In 1957, Nixon returned to Eugene, Oregon, where he had taught at the University of Oregon the year prior, to marry Hattie Mae Rhonemus. Then, he began his long tenure at U of O teaching metal arts and weaving. Throughout his career as a professor and then as artist-in-residence at the Craft Center, which Nixon helped establish in 1972, his teaching inspired numerous students and artists.
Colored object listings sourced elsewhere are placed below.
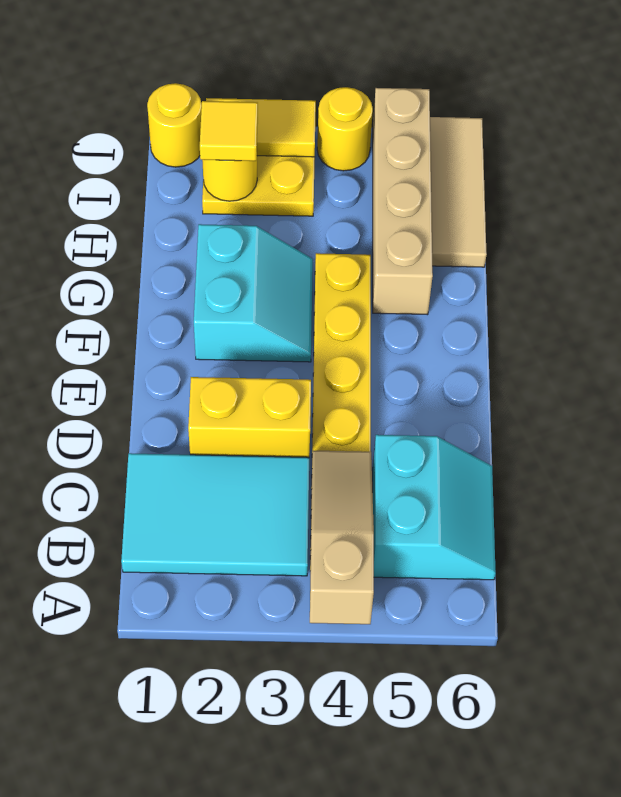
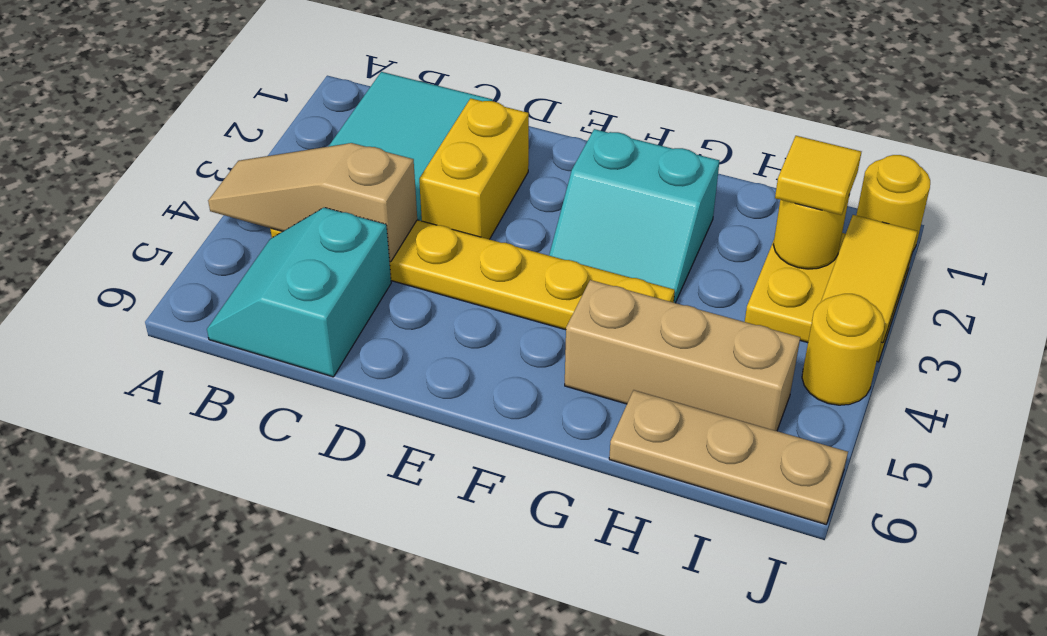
tan 1x3 slope [310,451,374,624] -> tan 1x3 slope turned to [208,143,417,262]
cyan 2x2 slope [373,435,496,580] -> cyan 2x2 slope turned to [207,208,391,377]
tan 1x4 brick [373,88,433,315] -> tan 1x3 brick [565,280,800,431]
tan 1x3 tile [430,117,487,267] -> tan 1x3 plate [609,390,848,524]

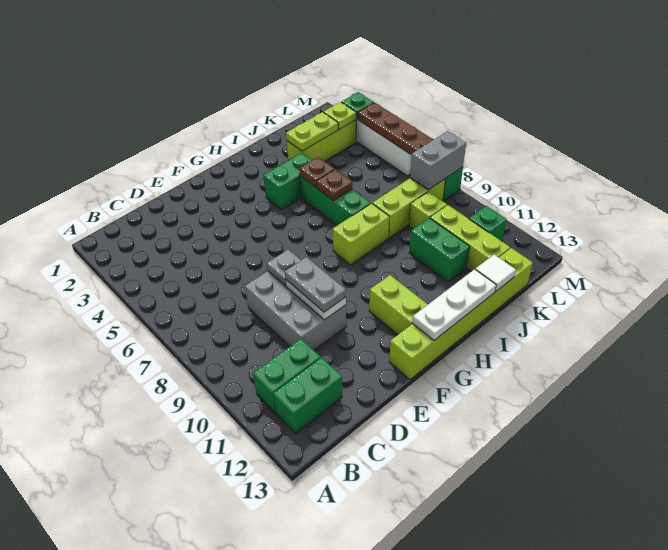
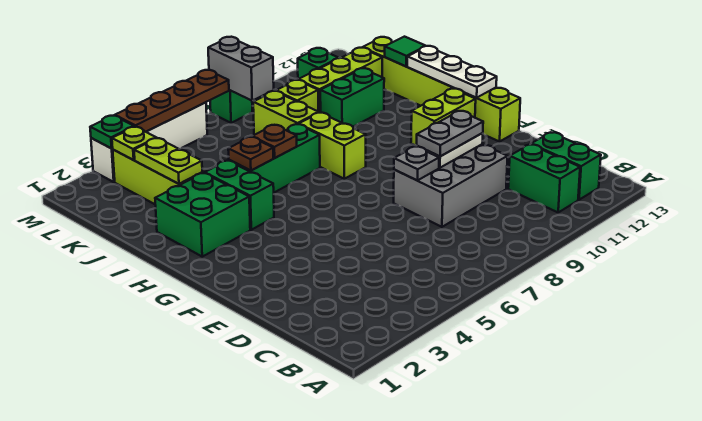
none -> green 2x2 brick [155,173,250,257]
lime 1x3 brick [372,178,445,238] -> lime 1x2 brick [253,91,319,135]
white 1x1 tile [475,255,516,291] -> green 1x1 tile [385,37,425,66]

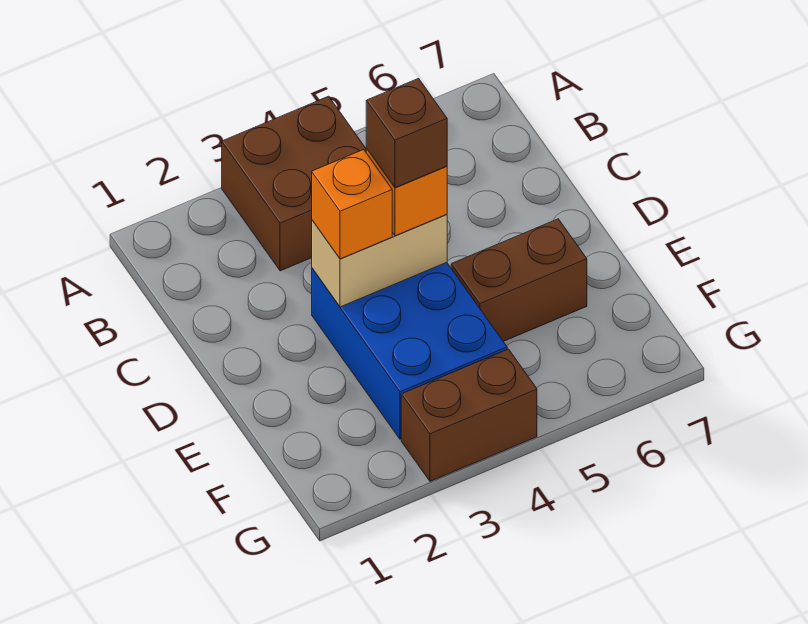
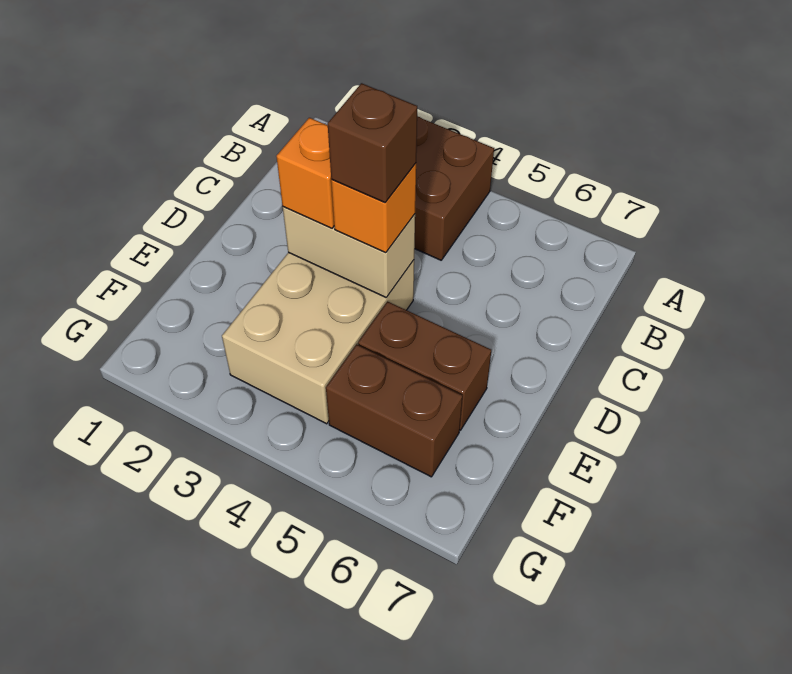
blue 2x3 brick [312,263,507,439] -> tan 2x3 brick [222,252,414,424]
brown 1x2 brick [401,349,537,481] -> brown 1x2 brick moved to [326,345,462,477]

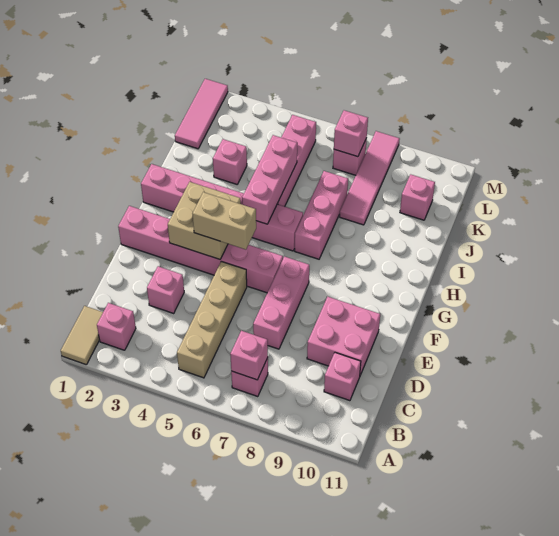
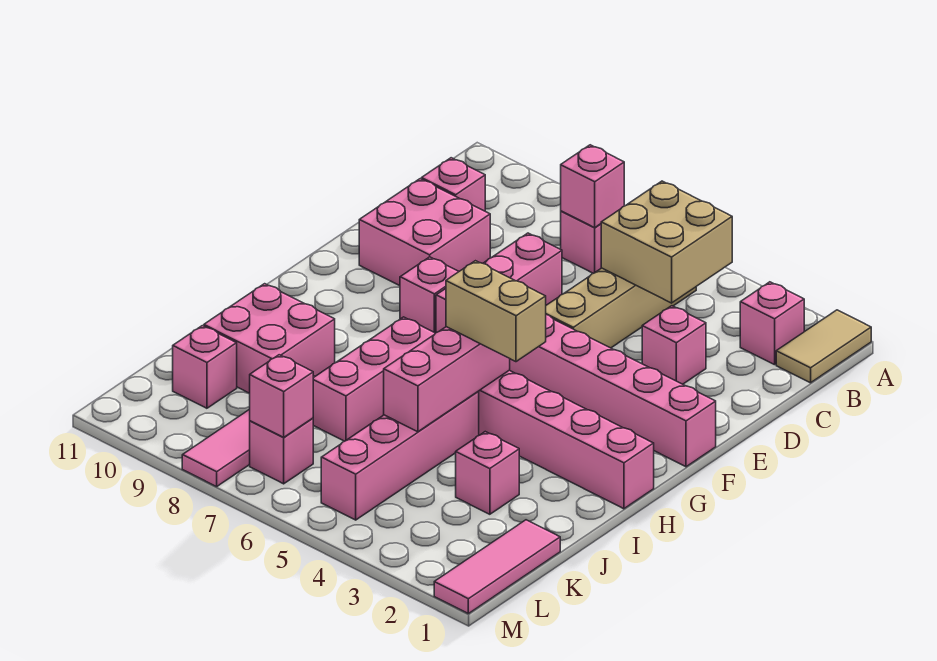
tan 2x2 brick [168,182,241,259] -> tan 2x2 brick moved to [601,181,732,303]
tan 1x2 brick [192,192,256,250] -> tan 1x2 brick moved to [446,261,546,362]
none -> pink 1x1 brick [400,257,459,333]
none -> pink 2x2 brick [204,284,335,393]

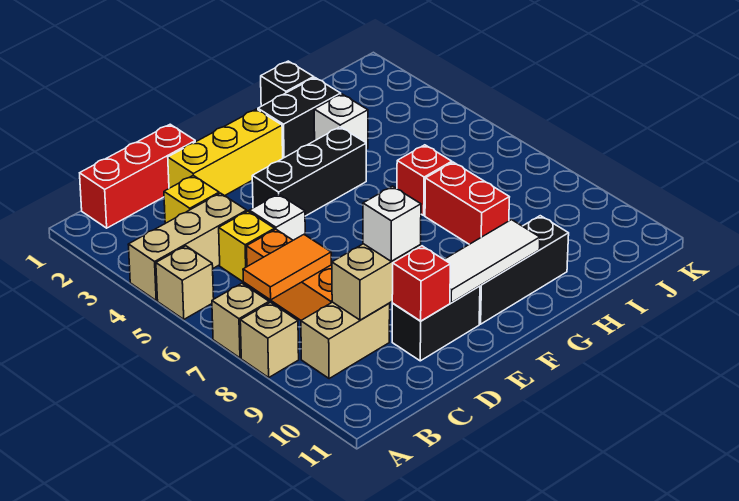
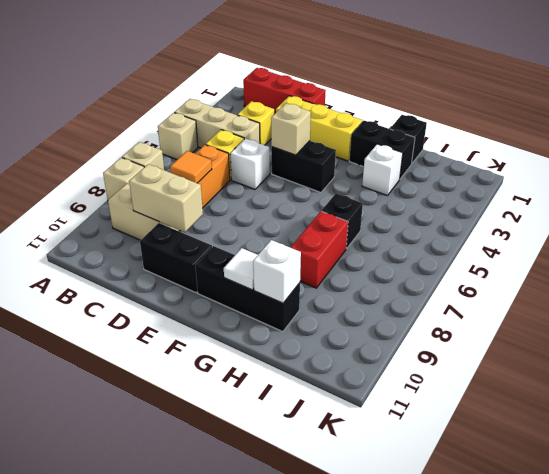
orange 1x2 tile [243,235,331,300] -> orange 1x1 tile [170,151,212,183]
white 1x1 brick [363,186,421,261] -> white 1x1 brick moved to [253,240,301,303]
red 1x1 brick [392,246,450,321] -> none
black 1x3 brick [252,127,366,216] -> black 1x2 brick [271,141,336,192]
none -> tan 1x1 brick [271,103,311,155]
white 1x3 tile [444,220,540,303] -> white 1x1 tile [224,248,258,290]
red 1x1 brick [397,145,452,215] -> black 1x1 brick [322,193,363,249]

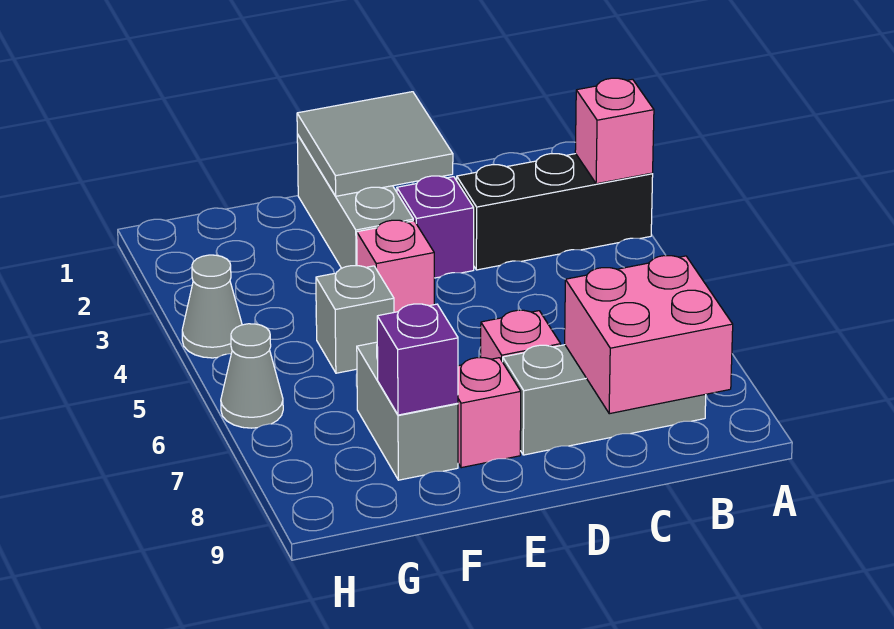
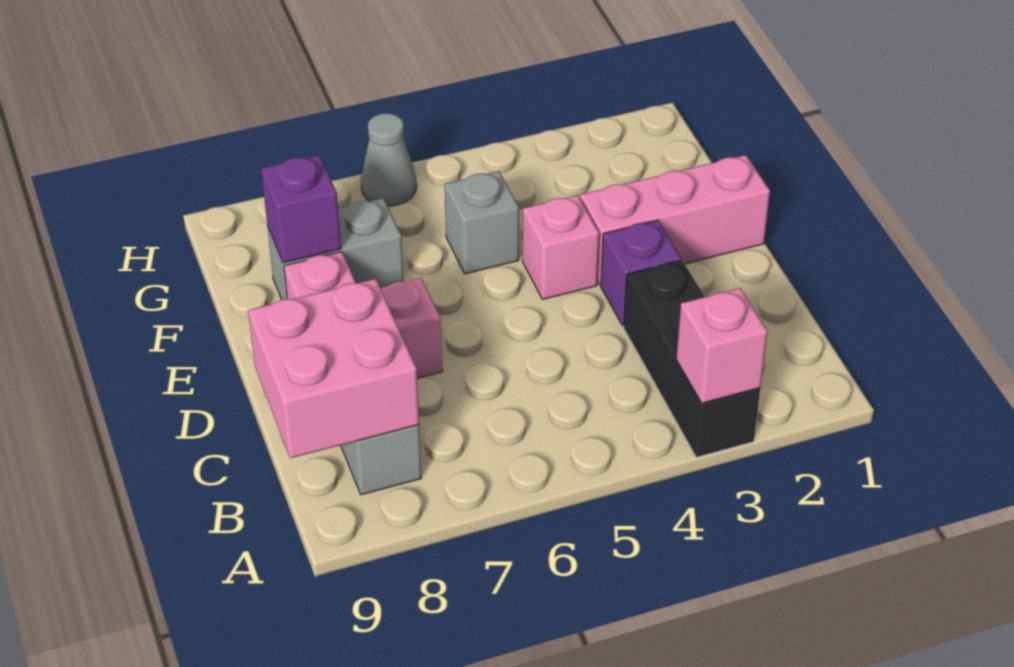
grey 2x2 tile [297,92,453,196] -> none
grey 1x3 brick [297,134,413,268] -> pink 1x3 brick [580,155,770,285]
grey 1x1 cone [182,255,242,358] -> none

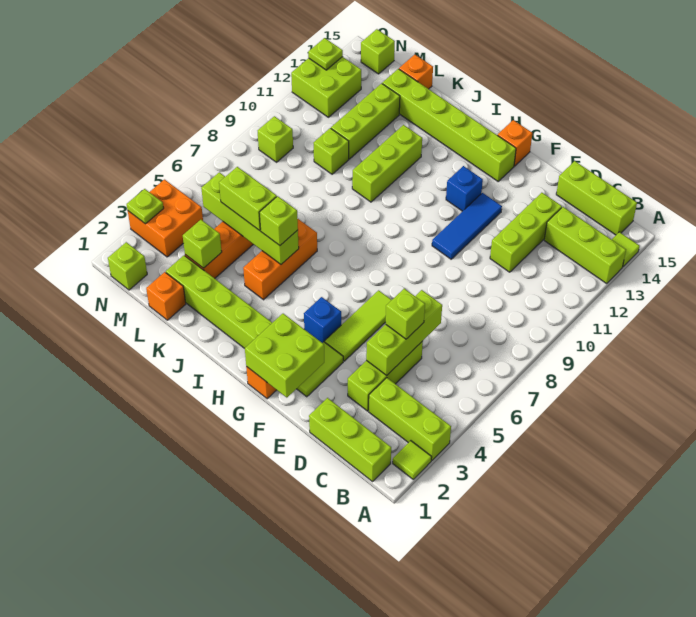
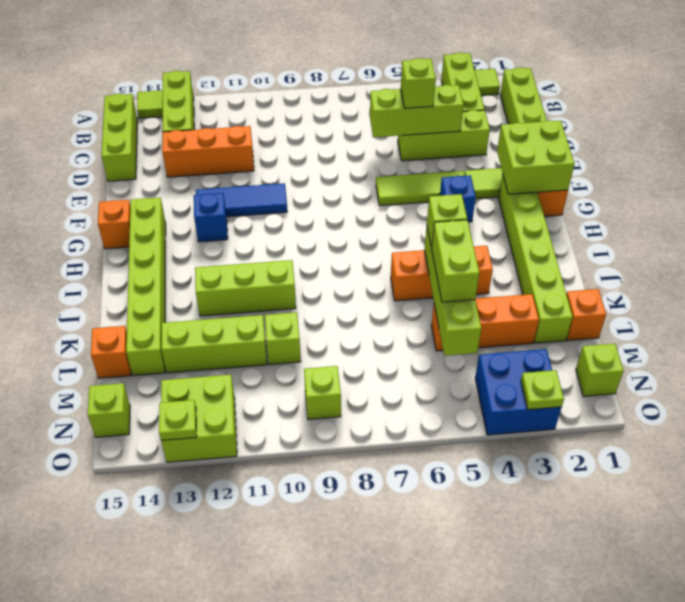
lime 1x3 brick [490,193,562,272] -> orange 1x3 brick [162,126,254,177]
lime 1x1 brick [183,220,222,268] -> none
orange 2x2 brick [128,180,203,257] -> blue 2x2 brick [475,349,562,435]

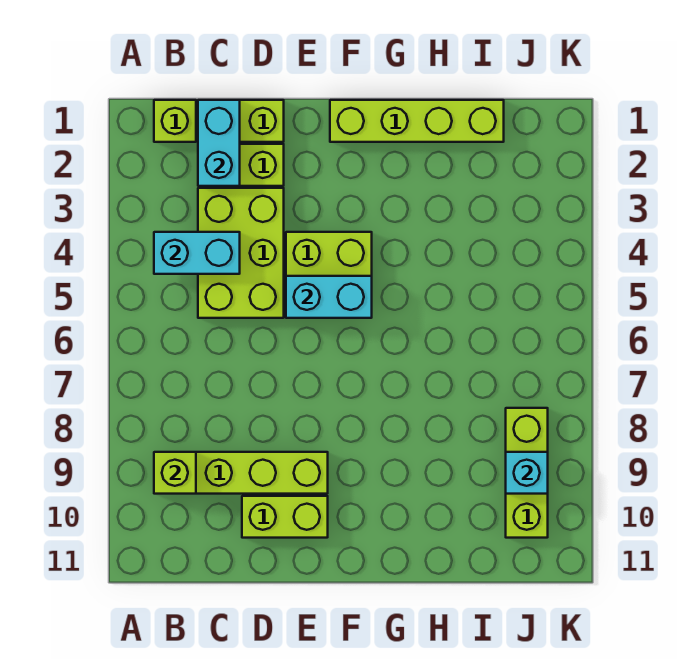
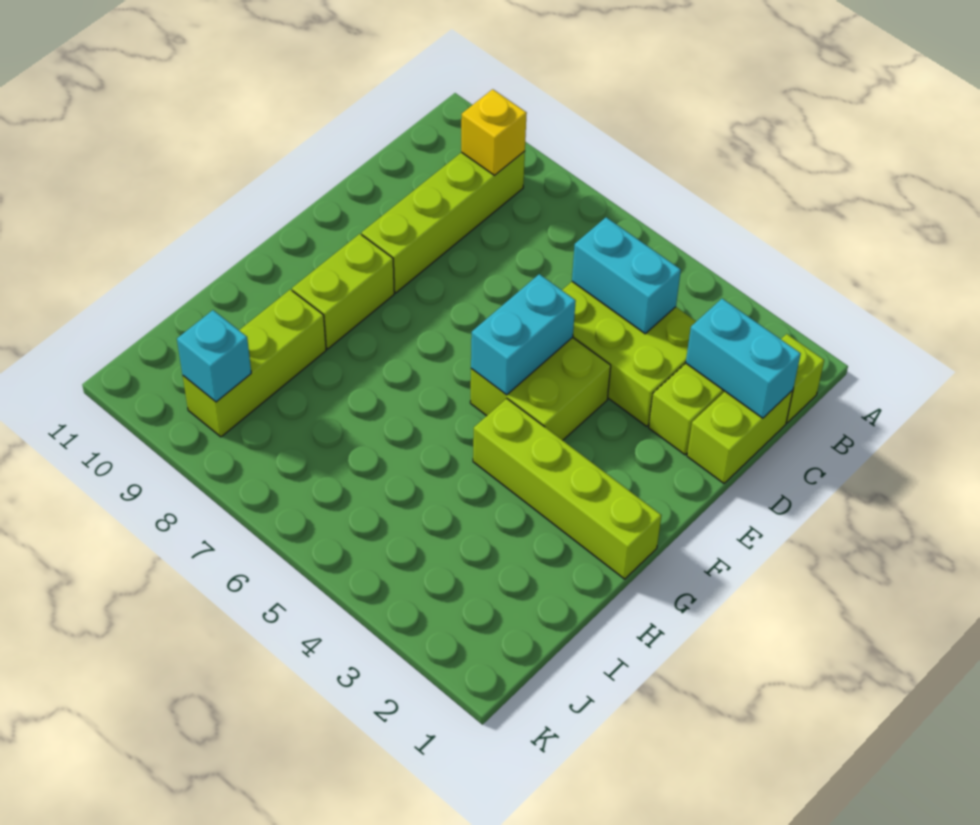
cyan 1x2 brick [154,232,240,274] -> cyan 1x2 brick turned to [572,217,681,334]
lime 1x1 brick [154,452,196,494] -> yellow 1x1 brick [461,89,527,175]
lime 1x2 brick [242,496,328,538] -> lime 1x2 brick moved to [292,234,394,349]
lime 1x4 brick [330,100,504,142] -> lime 1x4 brick turned to [473,399,661,579]
lime 1x3 brick [506,408,548,538] -> lime 1x3 brick turned to [183,289,326,437]

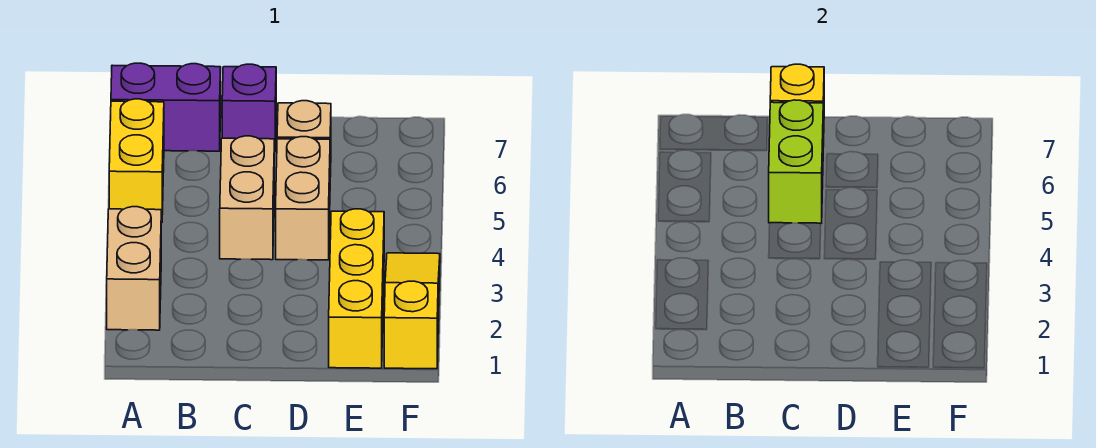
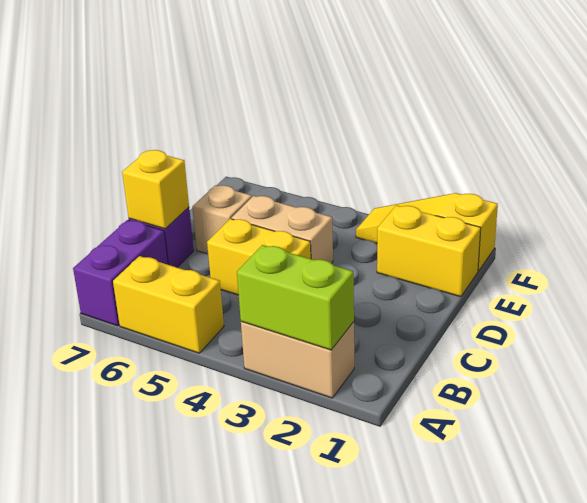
tan 1x2 brick [220,136,274,260] -> yellow 1x2 brick [207,219,311,295]
lime 1x2 brick [769,100,823,223] -> lime 1x2 brick moved to [237,245,354,350]
yellow 1x3 brick [329,209,384,368] -> yellow 1x2 brick [377,205,481,297]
He and Hattie Mae provided additional invaluable services to the University and the Eugene community by giving lectures and volunteering at various museums, executing gifts for retiring Architecture and Allied Art (AAA) faculty, and assembling a 75-year timeline of AAA faculty members. For their lifelong contribution, the couple was jointly honored with the Eugene Arts and Letters Award in 1991. Nixon and Hattie Mae died respectively in 2000 and 2018, and their legacy continues to live on through the lives they touched and the artworks they created.

 

Terry Way has been hosting Viz City, KLCC's visual arts review program, since 2000. Terry hosts the show with Sandy Brown Jensen.